Saved entries

■ ■ ■ ■

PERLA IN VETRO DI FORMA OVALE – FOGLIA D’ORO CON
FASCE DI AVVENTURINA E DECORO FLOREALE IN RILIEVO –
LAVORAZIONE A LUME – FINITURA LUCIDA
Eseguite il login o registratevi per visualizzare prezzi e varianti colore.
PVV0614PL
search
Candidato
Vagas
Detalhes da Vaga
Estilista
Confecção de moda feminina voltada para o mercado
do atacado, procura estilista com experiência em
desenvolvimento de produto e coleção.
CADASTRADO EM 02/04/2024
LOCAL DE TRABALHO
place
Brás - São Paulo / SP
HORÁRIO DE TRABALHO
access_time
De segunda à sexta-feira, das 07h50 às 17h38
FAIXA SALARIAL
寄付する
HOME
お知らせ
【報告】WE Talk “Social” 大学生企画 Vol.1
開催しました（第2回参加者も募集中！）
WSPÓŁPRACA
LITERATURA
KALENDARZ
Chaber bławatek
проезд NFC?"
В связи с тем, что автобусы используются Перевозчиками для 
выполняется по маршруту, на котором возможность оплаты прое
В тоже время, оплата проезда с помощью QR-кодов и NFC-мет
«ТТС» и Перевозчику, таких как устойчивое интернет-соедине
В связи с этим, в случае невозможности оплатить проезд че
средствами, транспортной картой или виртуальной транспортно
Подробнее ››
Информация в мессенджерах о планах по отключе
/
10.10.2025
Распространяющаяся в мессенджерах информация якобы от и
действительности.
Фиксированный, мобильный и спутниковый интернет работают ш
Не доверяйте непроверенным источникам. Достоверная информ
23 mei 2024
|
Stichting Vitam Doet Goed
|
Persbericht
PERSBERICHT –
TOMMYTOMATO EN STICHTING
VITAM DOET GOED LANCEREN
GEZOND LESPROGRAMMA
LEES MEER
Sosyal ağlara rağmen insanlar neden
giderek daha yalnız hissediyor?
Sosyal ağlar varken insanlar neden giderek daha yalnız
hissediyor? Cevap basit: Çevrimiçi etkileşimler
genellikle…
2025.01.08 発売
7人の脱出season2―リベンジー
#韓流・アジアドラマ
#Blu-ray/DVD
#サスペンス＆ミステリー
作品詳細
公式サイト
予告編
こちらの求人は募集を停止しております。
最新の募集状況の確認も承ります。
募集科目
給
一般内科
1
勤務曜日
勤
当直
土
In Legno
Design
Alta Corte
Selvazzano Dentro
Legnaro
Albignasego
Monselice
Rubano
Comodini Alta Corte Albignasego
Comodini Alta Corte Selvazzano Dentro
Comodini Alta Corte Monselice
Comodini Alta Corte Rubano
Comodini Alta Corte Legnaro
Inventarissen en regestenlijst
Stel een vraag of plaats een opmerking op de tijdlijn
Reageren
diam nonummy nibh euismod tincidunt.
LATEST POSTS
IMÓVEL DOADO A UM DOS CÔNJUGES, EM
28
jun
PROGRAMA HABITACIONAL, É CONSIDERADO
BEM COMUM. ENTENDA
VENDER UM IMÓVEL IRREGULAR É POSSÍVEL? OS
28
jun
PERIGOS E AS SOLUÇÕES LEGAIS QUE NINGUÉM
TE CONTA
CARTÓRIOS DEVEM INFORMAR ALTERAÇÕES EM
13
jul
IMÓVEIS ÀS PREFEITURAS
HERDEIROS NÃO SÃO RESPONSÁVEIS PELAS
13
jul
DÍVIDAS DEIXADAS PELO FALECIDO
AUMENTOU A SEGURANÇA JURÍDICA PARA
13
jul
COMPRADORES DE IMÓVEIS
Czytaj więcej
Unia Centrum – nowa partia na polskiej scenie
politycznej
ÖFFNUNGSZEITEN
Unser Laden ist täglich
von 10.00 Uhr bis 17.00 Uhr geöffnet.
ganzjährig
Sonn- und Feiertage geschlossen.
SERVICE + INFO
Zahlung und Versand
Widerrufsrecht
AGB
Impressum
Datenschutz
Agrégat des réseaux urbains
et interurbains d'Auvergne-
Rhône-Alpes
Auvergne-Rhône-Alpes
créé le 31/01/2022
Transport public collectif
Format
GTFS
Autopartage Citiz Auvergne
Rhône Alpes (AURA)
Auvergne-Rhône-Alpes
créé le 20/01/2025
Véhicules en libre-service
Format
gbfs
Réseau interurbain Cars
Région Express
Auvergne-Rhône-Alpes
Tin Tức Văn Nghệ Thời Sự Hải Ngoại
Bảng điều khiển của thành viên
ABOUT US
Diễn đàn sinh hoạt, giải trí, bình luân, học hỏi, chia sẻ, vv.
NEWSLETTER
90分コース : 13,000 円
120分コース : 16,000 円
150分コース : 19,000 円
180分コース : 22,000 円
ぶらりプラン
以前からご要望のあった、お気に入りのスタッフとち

■ ■ ■ ■

## Task
Rewrite every line of text in the entries above as a single numbered list, leaving out any blank lines.

## Output for this task
1. PERLA IN VETRO DI FORMA OVALE – FOGLIA D’ORO CON
2. FASCE DI AVVENTURINA E DECORO FLOREALE IN RILIEVO –
3. LAVORAZIONE A LUME – FINITURA LUCIDA
4. Eseguite il login o registratevi per visualizzare prezzi e varianti colore.
5. PVV0614PL
6. search
7. Candidato
8. Vagas
9. Detalhes da Vaga
10. Estilista
11. Confecção de moda feminina voltada para o mercado
12. do atacado, procura estilista com experiência em
13. desenvolvimento de produto e coleção.
14. CADASTRADO EM 02/04/2024
15. LOCAL DE TRABALHO
16. place
17. Brás - São Paulo / SP
18. HORÁRIO DE TRABALHO
19. access_time
20. De segunda à sexta-feira, das 07h50 às 17h38
21. FAIXA SALARIAL
22. 寄付する
23. HOME
24. お知らせ
25. 【報告】WE Talk “Social” 大学生企画 Vol.1
26. 開催しました（第2回参加者も募集中！）
27. WSPÓŁPRACA
28. LITERATURA
29. KALENDARZ
30. Chaber bławatek
31. проезд NFC?"
32. В связи с тем, что автобусы используются Перевозчиками для 
33. выполняется по маршруту, на котором возможность оплаты прое
34. В тоже время, оплата проезда с помощью QR-кодов и NFC-мет
35. «ТТС» и Перевозчику, таких как устойчивое интернет-соедине
36. В связи с этим, в случае невозможности оплатить проезд че
37. средствами, транспортной картой или виртуальной транспортно
38. Подробнее ››
39. Информация в мессенджерах о планах по отключе
40. /
41. 10.10.2025
42. Распространяющаяся в мессенджерах информация якобы от и
43. действительности.
44. Фиксированный, мобильный и спутниковый интернет работают ш
45. Не доверяйте непроверенным источникам. Достоверная информ
46. 23 mei 2024
47. |
48. Stichting Vitam Doet Goed
49. |
50. Persbericht
51. PERSBERICHT –
52. TOMMYTOMATO EN STICHTING
53. VITAM DOET GOED LANCEREN
54. GEZOND LESPROGRAMMA
55. LEES MEER
56. Sosyal ağlara rağmen insanlar neden
57. giderek daha yalnız hissediyor?
58. Sosyal ağlar varken insanlar neden giderek daha yalnız
59. hissediyor? Cevap basit: Çevrimiçi etkileşimler
60. genellikle…
61. 2025.01.08 発売
62. 7人の脱出season2―リベンジー
63. #韓流・アジアドラマ
64. #Blu-ray/DVD
65. #サスペンス＆ミステリー
66. 作品詳細
67. 公式サイト
68. 予告編
69. こちらの求人は募集を停止しております。
70. 最新の募集状況の確認も承ります。
71. 募集科目
72. 給
73. 一般内科
74. 1
75. 勤務曜日
76. 勤
77. 当直
78. 土
79. In Legno
80. Design
81. Alta Corte
82. Selvazzano Dentro
83. Legnaro
84. Albignasego
85. Monselice
86. Rubano
87. Comodini Alta Corte Albignasego
88. Comodini Alta Corte Selvazzano Dentro
89. Comodini Alta Corte Monselice
90. Comodini Alta Corte Rubano
91. Comodini Alta Corte Legnaro
92. Inventarissen en regestenlijst
93. Stel een vraag of plaats een opmerking op de tijdlijn
94. Reageren
95. diam nonummy nibh euismod tincidunt.
96. LATEST POSTS
97. IMÓVEL DOADO A UM DOS CÔNJUGES, EM
98. 28
99. jun
100. PROGRAMA HABITACIONAL, É CONSIDERADO
101. BEM COMUM. ENTENDA
102. VENDER UM IMÓVEL IRREGULAR É POSSÍVEL? OS
103. 28
104. jun
105. PERIGOS E AS SOLUÇÕES LEGAIS QUE NINGUÉM
106. TE CONTA
107. CARTÓRIOS DEVEM INFORMAR ALTERAÇÕES EM
108. 13
109. jul
110. IMÓVEIS ÀS PREFEITURAS
111. HERDEIROS NÃO SÃO RESPONSÁVEIS PELAS
112. 13
113. jul
114. DÍVIDAS DEIXADAS PELO FALECIDO
115. AUMENTOU A SEGURANÇA JURÍDICA PARA
116. 13
117. jul
118. COMPRADORES DE IMÓVEIS
119. Czytaj więcej
120. Unia Centrum – nowa partia na polskiej scenie
121. politycznej
122. ÖFFNUNGSZEITEN
123. Unser Laden ist täglich
124. von 10.00 Uhr bis 17.00 Uhr geöffnet.
125. ganzjährig
126. Sonn- und Feiertage geschlossen.
127. SERVICE + INFO
128. Zahlung und Versand
129. Widerrufsrecht
130. AGB
131. Impressum
132. Datenschutz
133. Agrégat des réseaux urbains
134. et interurbains d'Auvergne-
135. Rhône-Alpes
136. Auvergne-Rhône-Alpes
137. créé le 31/01/2022
138. Transport public collectif
139. Format
140. GTFS
141. Autopartage Citiz Auvergne
142. Rhône Alpes (AURA)
143. Auvergne-Rhône-Alpes
144. créé le 20/01/2025
145. Véhicules en libre-service
146. Format
147. gbfs
148. Réseau interurbain Cars
149. Région Express
150. Auvergne-Rhône-Alpes
151. Tin Tức Văn Nghệ Thời Sự Hải Ngoại
152. Bảng điều khiển của thành viên
153. ABOUT US
154. Diễn đàn sinh hoạt, giải trí, bình luân, học hỏi, chia sẻ, vv.
155. NEWSLETTER
156. 90分コース : 13,000 円
157. 120分コース : 16,000 円
158. 150分コース : 19,000 円
159. 180分コース : 22,000 円
160. ぶらりプラン
161. 以前からご要望のあった、お気に入りのスタッフとち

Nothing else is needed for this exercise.